> Extracted page text data:
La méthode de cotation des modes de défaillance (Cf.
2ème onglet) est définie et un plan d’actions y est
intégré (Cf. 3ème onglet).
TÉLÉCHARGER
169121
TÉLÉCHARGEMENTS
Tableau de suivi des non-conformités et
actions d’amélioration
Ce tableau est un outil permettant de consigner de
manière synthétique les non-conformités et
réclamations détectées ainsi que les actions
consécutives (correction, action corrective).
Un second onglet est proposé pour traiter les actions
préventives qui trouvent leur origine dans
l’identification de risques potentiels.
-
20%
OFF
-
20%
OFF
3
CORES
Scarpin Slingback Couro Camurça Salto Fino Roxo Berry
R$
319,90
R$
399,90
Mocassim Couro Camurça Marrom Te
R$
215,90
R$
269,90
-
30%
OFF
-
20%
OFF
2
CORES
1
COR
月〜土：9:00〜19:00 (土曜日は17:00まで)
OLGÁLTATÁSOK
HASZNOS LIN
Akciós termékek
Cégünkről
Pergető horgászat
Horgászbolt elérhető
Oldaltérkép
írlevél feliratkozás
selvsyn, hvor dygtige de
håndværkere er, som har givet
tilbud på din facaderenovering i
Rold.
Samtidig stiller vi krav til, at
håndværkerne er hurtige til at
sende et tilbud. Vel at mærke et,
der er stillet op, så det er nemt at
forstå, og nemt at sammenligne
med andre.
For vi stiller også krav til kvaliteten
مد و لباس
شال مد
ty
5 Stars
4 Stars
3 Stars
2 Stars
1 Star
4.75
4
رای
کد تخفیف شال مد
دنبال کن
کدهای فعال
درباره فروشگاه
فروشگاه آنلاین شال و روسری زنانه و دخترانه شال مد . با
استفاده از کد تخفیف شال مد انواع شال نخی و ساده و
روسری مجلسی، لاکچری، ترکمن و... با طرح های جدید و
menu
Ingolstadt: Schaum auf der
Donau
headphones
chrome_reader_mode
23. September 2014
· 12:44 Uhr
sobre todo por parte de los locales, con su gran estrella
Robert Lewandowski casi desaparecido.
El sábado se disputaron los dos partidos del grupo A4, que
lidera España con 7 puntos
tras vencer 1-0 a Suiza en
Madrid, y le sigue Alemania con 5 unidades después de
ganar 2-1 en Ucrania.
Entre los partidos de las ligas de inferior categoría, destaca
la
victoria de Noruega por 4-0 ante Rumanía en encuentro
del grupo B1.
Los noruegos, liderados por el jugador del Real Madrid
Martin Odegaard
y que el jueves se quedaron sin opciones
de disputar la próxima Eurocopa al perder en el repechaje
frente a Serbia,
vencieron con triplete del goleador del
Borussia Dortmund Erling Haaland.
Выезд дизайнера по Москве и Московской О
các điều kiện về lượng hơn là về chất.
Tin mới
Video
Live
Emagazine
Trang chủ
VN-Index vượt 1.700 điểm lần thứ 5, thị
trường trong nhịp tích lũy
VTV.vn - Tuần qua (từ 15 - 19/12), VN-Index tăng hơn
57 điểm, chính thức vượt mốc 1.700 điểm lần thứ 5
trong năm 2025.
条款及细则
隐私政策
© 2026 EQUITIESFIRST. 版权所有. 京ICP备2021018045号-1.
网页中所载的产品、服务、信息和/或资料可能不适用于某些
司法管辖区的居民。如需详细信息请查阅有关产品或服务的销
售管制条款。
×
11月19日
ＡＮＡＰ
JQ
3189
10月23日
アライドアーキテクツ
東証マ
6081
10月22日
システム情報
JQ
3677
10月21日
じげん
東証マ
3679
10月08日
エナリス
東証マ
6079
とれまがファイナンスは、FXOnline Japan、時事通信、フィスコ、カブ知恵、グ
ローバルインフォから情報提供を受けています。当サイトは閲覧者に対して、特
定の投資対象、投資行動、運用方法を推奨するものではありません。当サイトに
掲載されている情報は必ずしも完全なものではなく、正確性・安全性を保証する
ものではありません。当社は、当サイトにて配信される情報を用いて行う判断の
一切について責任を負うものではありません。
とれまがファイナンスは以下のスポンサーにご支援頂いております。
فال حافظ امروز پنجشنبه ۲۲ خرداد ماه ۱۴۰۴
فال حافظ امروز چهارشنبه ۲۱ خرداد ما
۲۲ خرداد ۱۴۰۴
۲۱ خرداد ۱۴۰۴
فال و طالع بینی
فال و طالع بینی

> DIRECTIONS: Whatever is in the entries above, write it out exactly.

> WRITTEN RESPONSE:
La méthode de cotation des modes de défaillance (Cf.
2ème onglet) est définie et un plan d’actions y est
intégré (Cf. 3ème onglet).
TÉLÉCHARGER
169121
TÉLÉCHARGEMENTS
Tableau de suivi des non-conformités et
actions d’amélioration
Ce tableau est un outil permettant de consigner de
manière synthétique les non-conformités et
réclamations détectées ainsi que les actions
consécutives (correction, action corrective).
Un second onglet est proposé pour traiter les actions
préventives qui trouvent leur origine dans
l’identification de risques potentiels.
-
20%
OFF
-
20%
OFF
3
CORES
Scarpin Slingback Couro Camurça Salto Fino Roxo Berry
R$
319,90
R$
399,90
Mocassim Couro Camurça Marrom Te
R$
215,90
R$
269,90
-
30%
OFF
-
20%
OFF
2
CORES
1
COR
月〜土：9:00〜19:00 (土曜日は17:00まで)
OLGÁLTATÁSOK
HASZNOS LIN
Akciós termékek
Cégünkről
Pergető horgászat
Horgászbolt elérhető
Oldaltérkép
írlevél feliratkozás
selvsyn, hvor dygtige de
håndværkere er, som har givet
tilbud på din facaderenovering i
Rold.
Samtidig stiller vi krav til, at
håndværkerne er hurtige til at
sende et tilbud. Vel at mærke et,
der er stillet op, så det er nemt at
forstå, og nemt at sammenligne
med andre.
For vi stiller også krav til kvaliteten
مد و لباس
شال مد
ty
5 Stars
4 Stars
3 Stars
2 Stars
1 Star
4.75
4
رای
کد تخفیف شال مد
دنبال کن
کدهای فعال
درباره فروشگاه
فروشگاه آنلاین شال و روسری زنانه و دخترانه شال مد . با
استفاده از کد تخفیف شال مد انواع شال نخی و ساده و
روسری مجلسی، لاکچری، ترکمن و... با طرح های جدید و
menu
Ingolstadt: Schaum auf der
Donau
headphones
chrome_reader_mode
23. September 2014
· 12:44 Uhr
sobre todo por parte de los locales, con su gran estrella
Robert Lewandowski casi desaparecido.
El sábado se disputaron los dos partidos del grupo A4, que
lidera España con 7 puntos
tras vencer 1-0 a Suiza en
Madrid, y le sigue Alemania con 5 unidades después de
ganar 2-1 en Ucrania.
Entre los partidos de las ligas de inferior categoría, destaca
la
victoria de Noruega por 4-0 ante Rumanía en encuentro
del grupo B1.
Los noruegos, liderados por el jugador del Real Madrid
Martin Odegaard
y que el jueves se quedaron sin opciones
de disputar la próxima Eurocopa al perder en el repechaje
frente a Serbia,
vencieron con triplete del goleador del
Borussia Dortmund Erling Haaland.
Выезд дизайнера по Москве и Московской О
các điều kiện về lượng hơn là về chất.
Tin mới
Video
Live
Emagazine
Trang chủ
VN-Index vượt 1.700 điểm lần thứ 5, thị
trường trong nhịp tích lũy
VTV.vn - Tuần qua (từ 15 - 19/12), VN-Index tăng hơn
57 điểm, chính thức vượt mốc 1.700 điểm lần thứ 5
trong năm 2025.
条款及细则
隐私政策
© 2026 EQUITIESFIRST. 版权所有. 京ICP备2021018045号-1.
网页中所载的产品、服务、信息和/或资料可能不适用于某些
司法管辖区的居民。如需详细信息请查阅有关产品或服务的销
售管制条款。
×
11月19日
ＡＮＡＰ
JQ
3189
10月23日
アライドアーキテクツ
東証マ
6081
10月22日
システム情報
JQ
3677
10月21日
じげん
東証マ
3679
10月08日
エナリス
東証マ
6079
とれまがファイナンスは、FXOnline Japan、時事通信、フィスコ、カブ知恵、グ
ローバルインフォから情報提供を受けています。当サイトは閲覧者に対して、特
定の投資対象、投資行動、運用方法を推奨するものではありません。当サイトに
掲載されている情報は必ずしも完全なものではなく、正確性・安全性を保証する
ものではありません。当社は、当サイトにて配信される情報を用いて行う判断の
一切について責任を負うものではありません。
とれまがファイナンスは以下のスポンサーにご支援頂いております。
فال حافظ امروز پنجشنبه ۲۲ خرداد ماه ۱۴۰۴
فال حافظ امروز چهارشنبه ۲۱ خرداد ما
۲۲ خرداد ۱۴۰۴
۲۱ خرداد ۱۴۰۴
فال و طالع بینی
فال و طالع بینی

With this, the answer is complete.